Tuesday, August 11, 2015

License mislaid

It is 6 a.m. and the rats are twittering in the ducts of this basement, where I have taken refuge. Yesterday afternoon, I phoned the San Diego Police Department's outpost on Skyline Drive to speak to officer B. Downing, who arrested me July 31.

I asked him to cast his mind back to the events of that evening to see if he could shed any light on the whereabouts of my driver's license.

In the process of being ejaculated out of the county jail system in the wee small hours of Thursday, Aug. 6, the very last thing that happened, after handing back prison clothing and putting on the traditional shorts and wifebeater I had been arrested in, was the formal handing back of my personal property, which must be signed for without opening the sealed plastic bag in which it has been stored.

But, here's the thing, there are signs all over the room (at this final point of the labyrinthine path out of the belly of the beast) and those signs clearly state that it is forbidden to open the sealed bag before you are out of the building.

Looking back, I suppose there might have been a way for me to carefully verify (through the clear plastic) that all my cards were present in the little metal wallet thing I had bought, many years ago, from the shopping channel.

So I signed for my bag of wallets (I also carry a small leather wallet that holds such things as medical insurance IDs and the sort of cards that might qualify me for a free cup of coffee if sufficient holes are punched in it for all my cups of coffee that yearn to be free).

You know where this is going. It was only when I was standing under the street lights on the sidewalk of Front Street, enjoying the fresh night air, that I discovered my driver's license was not in the bag.

I had my bank debit card. And the first thing I did was stroll into a 7-Eleven for the biggest cup of black coffee and the most exotic pack of cigarettes. It turns out the 7 Eleven sells non-filtered Turkish cigarettes, which were fairly satisfying. And then I started walking to the downtown Police Station to lodge an official complaint.

I felt a little like Terence Stamp in The Limey (1999) as I strode past the huddled masses of homeless Americans. San Diego's main polices station was, at that time of night, still closed to the public. But I found my way into the employee parking lot and accosted a sergeant who was working in his car.

Why would I wish to lodge a formal complaint against my arresting officer? Well, a funny thing happened, back on July 31, on our way to the downtown police station. This was after I had been placed, handcuffed, in the back of his car. We left the rented townhouse that had been my home and we turned right into Imperial Avenue. I wondered, at the time, why he stopped opposite the main entrance to Greenwood Cemetery and then doubled back. He parked in the middle of the road, next to the median, opposite the 24-Hour Fitness. We were safe enough from passing traffic, because all those pretty lights on the roof were flashing, but without the siren. Officer Downing was rushing up and down the street with a flashlight, looking for something.
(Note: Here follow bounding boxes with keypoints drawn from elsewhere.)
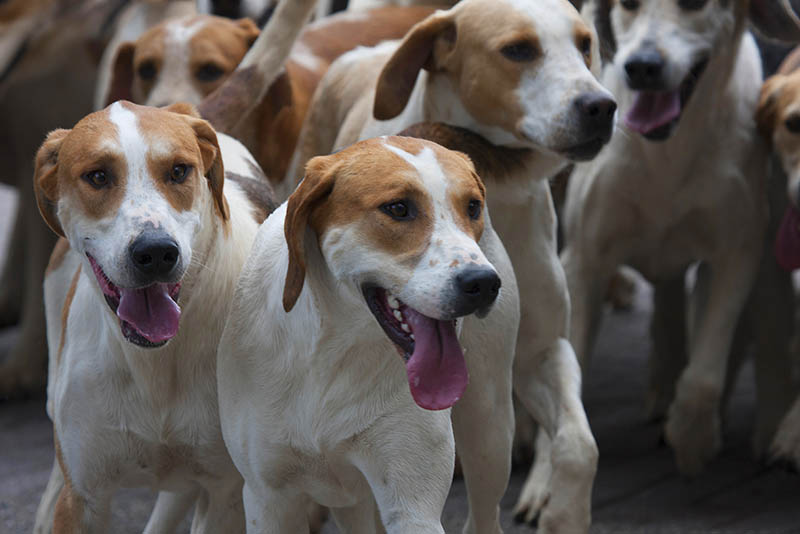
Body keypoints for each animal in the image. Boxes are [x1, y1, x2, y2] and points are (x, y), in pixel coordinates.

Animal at [31, 101, 272, 534]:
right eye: (98, 176)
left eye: (179, 171)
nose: (156, 252)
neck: (154, 360)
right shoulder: (84, 499)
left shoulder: (226, 494)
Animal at [219, 136, 516, 534]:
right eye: (398, 208)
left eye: (472, 206)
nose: (482, 283)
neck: (335, 351)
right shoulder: (269, 498)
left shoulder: (413, 507)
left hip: (489, 433)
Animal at [290, 0, 616, 528]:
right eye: (518, 50)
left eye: (585, 43)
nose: (601, 106)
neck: (500, 187)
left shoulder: (543, 350)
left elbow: (578, 446)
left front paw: (564, 513)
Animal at [564, 0, 800, 478]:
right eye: (628, 6)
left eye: (694, 4)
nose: (641, 66)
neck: (667, 154)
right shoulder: (584, 259)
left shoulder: (737, 253)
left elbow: (705, 376)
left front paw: (693, 435)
When, at last, he got into back into the car, I asked him what was up. He was quite embarrassed to tell me he had made a mistake. Most police officers are accustomed to using the hood of a police car as a convenient desk. And Downing had spread my belongings on the hood, before we set off, and then forgotten about them when we drove away. He told me he had seen my cards falling off as we accelerated along Imperial.

In the back seat, my hands locked behind my back, I had been unable to see much. He checked off that he had all the items that were loose in that metal wallet thing I had bought from QVC. He had my EBT card, my worthless Unemployment Insurance Card, my Fresh & Easy customer loyalty card, my bank debit card and MY DRIVER'S LICENSE. It was only when we were certain all those items were in his possession, that we drove to the downtown police station, in the basement garage of which, he finished off all his official report writing, prior to driving me to the UCSD Hospital, where my right hand was x-rayed for a suspected fracture of the pinky finger.

And, at that time, Downing who, in many ways, is a decent man and a considerate man, possibly also a brave man (ex USMC, two tours in Afghanistan and two in Iraq) confirmed to me that his report would have to include the whole embarrassing story of how he scattered my belongings along the highway after having left them on the hood of his police car.

Well, standing outside that basement garage of the downtown police station nearly a week after the fact, I told the story to several sergeants. And they all agreed there was no need to make a formal complaint, considering how simple it is to go to the DMV and be issued with a duplicate driver's license. Also, this was the wrong place to lodge such a complaint, because Officer Downing doesn't work out of that police station. He's based out on Skyline and we only dropped by the downtown location because that's what every cop does when he's taking a prisoner to the downtown county jail.

But I do recall there was a moment when Downing mentioned to me that he had my driver's license separate from my other property. I'm just not entirely sure whether that was in the car, at the police station, in the hospital waiting room or at the jail. At all of those junctures, he would have needed to look at it so he could enter my personal details into whatever part of the system he was committing me to at that point.

As it turns out, the DMV is not about to issue me with a duplicate license very easily. So I'll just hope the license turns up in a drawer at the jail or in the laundry of Officer Downing. Stranger things have happened.